Stored items from a collection
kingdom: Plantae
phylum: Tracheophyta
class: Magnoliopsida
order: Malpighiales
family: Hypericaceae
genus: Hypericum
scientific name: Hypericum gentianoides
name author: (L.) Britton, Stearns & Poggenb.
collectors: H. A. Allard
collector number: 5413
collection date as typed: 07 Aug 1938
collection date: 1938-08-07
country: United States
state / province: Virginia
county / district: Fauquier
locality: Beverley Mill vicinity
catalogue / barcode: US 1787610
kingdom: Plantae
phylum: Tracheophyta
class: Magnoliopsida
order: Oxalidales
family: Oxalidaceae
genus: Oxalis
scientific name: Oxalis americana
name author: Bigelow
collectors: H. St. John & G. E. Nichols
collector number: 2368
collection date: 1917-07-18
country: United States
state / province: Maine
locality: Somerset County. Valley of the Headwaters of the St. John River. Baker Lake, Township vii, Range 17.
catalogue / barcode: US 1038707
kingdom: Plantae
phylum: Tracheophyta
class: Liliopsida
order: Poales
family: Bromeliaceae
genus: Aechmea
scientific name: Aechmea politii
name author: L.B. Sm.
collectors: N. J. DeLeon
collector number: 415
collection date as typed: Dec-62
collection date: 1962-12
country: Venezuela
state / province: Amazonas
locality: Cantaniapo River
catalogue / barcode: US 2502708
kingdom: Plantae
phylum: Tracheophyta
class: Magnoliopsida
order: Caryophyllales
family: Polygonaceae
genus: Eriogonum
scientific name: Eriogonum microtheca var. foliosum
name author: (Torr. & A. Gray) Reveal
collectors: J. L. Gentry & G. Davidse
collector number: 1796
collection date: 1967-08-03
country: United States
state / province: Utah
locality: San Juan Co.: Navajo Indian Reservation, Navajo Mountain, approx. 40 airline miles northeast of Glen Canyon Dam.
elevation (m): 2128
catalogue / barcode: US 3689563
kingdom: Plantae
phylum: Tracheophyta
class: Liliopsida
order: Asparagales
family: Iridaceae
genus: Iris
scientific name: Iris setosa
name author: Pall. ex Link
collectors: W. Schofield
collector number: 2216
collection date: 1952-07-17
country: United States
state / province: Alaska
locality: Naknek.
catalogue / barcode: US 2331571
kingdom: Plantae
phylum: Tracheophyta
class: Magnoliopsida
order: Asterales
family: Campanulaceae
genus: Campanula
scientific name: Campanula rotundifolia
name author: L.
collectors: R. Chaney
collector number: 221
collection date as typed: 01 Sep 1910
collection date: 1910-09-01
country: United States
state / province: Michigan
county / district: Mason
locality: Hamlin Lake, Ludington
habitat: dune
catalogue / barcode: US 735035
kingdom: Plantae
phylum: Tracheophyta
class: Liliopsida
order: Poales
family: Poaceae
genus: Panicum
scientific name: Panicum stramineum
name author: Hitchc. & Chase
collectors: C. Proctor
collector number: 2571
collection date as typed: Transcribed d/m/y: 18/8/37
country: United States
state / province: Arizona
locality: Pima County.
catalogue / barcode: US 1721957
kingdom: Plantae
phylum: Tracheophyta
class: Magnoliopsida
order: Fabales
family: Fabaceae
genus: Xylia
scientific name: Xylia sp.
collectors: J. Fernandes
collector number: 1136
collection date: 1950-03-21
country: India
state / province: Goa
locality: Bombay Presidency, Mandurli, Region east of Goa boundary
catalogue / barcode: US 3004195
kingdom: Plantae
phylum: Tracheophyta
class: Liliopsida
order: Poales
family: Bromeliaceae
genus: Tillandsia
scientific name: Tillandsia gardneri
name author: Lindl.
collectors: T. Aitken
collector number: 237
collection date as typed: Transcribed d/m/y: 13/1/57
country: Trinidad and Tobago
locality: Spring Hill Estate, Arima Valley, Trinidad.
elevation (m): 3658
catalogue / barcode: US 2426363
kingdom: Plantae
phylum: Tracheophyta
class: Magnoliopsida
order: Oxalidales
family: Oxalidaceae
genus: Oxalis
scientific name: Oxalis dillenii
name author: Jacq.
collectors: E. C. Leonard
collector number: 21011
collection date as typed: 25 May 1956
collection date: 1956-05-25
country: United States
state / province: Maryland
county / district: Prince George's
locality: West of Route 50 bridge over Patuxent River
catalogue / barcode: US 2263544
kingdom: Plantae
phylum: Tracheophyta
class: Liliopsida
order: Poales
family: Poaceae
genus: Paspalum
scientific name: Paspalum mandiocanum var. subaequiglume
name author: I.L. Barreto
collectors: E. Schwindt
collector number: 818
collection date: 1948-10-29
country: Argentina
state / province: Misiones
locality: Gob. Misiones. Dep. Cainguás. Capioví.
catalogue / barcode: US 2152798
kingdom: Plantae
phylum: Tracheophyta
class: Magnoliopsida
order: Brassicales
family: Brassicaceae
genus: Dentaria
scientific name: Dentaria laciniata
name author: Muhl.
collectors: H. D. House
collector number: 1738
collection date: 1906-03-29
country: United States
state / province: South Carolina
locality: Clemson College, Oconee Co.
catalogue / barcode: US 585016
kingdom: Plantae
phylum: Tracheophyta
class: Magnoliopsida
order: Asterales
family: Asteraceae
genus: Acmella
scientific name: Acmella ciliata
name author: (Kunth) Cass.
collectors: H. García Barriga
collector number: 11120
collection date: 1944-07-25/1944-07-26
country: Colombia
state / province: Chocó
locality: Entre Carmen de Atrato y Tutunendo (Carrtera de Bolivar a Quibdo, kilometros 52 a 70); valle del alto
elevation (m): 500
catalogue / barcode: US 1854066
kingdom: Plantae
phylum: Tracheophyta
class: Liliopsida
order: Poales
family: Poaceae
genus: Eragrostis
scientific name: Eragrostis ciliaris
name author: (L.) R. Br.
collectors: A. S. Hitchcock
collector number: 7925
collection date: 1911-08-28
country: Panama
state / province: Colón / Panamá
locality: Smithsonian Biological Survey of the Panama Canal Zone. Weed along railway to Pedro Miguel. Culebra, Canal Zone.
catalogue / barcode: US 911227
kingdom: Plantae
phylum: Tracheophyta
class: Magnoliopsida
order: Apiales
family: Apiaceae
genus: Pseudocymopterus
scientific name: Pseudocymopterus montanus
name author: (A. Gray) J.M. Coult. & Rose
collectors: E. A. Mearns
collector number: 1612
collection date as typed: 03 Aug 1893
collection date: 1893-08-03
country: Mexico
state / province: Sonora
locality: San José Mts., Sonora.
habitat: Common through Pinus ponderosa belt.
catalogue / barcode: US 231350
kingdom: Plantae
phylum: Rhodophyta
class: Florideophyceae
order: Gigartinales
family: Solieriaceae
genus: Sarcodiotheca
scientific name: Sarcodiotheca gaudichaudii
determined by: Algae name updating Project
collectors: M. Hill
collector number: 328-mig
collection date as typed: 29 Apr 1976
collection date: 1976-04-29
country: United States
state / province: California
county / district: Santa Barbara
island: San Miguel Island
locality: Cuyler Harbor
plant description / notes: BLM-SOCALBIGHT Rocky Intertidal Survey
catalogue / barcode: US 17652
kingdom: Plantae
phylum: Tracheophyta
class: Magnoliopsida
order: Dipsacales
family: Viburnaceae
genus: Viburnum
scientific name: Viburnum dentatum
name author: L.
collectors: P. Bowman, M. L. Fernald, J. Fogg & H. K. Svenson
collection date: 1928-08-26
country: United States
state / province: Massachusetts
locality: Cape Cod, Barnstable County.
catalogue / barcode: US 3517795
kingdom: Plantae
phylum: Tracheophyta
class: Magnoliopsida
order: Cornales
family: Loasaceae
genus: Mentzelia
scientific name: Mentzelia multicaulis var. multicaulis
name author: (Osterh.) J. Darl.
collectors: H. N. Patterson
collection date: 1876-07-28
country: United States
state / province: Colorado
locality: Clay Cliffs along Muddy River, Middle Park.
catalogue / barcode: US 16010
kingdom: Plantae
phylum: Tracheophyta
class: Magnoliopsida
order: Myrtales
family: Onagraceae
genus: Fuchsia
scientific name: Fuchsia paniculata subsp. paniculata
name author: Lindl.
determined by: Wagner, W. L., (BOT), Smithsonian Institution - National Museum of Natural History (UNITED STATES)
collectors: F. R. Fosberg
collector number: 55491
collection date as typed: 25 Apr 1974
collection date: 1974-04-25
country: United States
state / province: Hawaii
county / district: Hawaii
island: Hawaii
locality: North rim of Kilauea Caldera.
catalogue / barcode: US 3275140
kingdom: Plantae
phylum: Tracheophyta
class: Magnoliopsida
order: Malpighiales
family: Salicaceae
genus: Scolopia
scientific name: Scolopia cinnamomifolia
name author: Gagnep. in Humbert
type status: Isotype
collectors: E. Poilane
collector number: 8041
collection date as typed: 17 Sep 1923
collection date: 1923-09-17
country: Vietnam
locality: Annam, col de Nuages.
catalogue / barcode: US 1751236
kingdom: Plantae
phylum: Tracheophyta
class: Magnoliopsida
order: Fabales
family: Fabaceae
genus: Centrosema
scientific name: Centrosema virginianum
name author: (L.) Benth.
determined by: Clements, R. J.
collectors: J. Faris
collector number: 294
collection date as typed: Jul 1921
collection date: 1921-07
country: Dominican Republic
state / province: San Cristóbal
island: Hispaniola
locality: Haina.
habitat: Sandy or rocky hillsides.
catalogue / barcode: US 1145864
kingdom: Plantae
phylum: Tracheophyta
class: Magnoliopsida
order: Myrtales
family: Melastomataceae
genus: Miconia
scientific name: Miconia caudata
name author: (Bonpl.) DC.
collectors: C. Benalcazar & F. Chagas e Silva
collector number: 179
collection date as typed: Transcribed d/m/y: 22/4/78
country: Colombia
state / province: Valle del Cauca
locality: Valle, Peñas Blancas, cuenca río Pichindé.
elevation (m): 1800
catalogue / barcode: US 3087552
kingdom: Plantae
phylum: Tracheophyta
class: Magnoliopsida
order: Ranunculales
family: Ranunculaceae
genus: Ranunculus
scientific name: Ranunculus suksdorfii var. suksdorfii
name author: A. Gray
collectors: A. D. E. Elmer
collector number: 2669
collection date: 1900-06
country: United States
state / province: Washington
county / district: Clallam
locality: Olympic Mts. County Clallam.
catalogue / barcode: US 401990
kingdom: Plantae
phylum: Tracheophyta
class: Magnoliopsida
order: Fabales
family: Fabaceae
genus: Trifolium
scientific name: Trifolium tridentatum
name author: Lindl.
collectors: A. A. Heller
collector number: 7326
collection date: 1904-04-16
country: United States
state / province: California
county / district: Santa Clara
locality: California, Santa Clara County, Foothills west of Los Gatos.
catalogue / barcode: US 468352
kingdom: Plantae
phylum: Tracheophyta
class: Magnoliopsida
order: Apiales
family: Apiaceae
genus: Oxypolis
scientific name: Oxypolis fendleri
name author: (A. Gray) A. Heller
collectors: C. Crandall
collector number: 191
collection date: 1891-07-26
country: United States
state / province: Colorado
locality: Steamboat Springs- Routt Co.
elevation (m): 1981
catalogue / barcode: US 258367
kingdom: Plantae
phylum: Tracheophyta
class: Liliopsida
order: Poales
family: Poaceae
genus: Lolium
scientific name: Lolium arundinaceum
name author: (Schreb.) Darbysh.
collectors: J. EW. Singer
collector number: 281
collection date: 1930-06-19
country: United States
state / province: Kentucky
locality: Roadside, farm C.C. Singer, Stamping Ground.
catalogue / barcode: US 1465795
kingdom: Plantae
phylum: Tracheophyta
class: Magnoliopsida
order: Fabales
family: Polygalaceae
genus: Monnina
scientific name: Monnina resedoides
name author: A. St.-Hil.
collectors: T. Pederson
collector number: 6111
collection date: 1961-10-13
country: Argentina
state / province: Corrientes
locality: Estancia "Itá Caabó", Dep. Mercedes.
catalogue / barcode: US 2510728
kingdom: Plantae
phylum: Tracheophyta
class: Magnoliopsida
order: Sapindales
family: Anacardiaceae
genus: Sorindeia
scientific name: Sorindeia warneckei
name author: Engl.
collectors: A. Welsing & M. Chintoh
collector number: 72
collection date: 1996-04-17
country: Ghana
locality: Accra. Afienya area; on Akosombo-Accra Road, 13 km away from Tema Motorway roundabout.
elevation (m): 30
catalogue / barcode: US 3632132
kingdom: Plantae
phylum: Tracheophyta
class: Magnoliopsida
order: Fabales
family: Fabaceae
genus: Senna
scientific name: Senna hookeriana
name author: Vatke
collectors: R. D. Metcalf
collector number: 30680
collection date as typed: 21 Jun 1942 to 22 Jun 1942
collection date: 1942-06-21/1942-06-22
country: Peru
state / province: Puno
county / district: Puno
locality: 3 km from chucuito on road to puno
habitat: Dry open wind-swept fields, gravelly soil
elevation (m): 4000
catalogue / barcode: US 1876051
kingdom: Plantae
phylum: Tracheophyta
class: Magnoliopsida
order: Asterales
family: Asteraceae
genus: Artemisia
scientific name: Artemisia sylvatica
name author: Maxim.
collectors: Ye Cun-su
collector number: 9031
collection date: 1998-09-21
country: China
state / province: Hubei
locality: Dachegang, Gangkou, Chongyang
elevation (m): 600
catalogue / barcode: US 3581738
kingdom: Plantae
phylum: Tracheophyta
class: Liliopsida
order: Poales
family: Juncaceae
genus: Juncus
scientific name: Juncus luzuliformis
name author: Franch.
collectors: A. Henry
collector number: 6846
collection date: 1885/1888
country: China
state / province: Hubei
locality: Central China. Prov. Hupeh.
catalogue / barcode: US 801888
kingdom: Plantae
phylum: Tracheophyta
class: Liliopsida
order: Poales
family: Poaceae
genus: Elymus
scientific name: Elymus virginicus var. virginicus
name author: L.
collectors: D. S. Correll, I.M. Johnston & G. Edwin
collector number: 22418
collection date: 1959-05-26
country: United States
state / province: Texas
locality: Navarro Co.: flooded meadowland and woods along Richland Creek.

▸ WHAT YOU SHOULD DO:
Quote the records word for word, from the line containing "collectors: H. A. Allard" through the line containing "collector number: 2368", including both of those lines.

▸ RESULT OF THIS TASK:
collectors: H. A. Allard
collector number: 5413
collection date as typed: 07 Aug 1938
collection date: 1938-08-07
country: United States
state / province: Virginia
county / district: Fauquier
locality: Beverley Mill vicinity
catalogue / barcode: US 1787610
kingdom: Plantae
phylum: Tracheophyta
class: Magnoliopsida
order: Oxalidales
family: Oxalidaceae
genus: Oxalis
scientific name: Oxalis americana
name author: Bigelow
collectors: H. St. John & G. E. Nichols
collector number: 2368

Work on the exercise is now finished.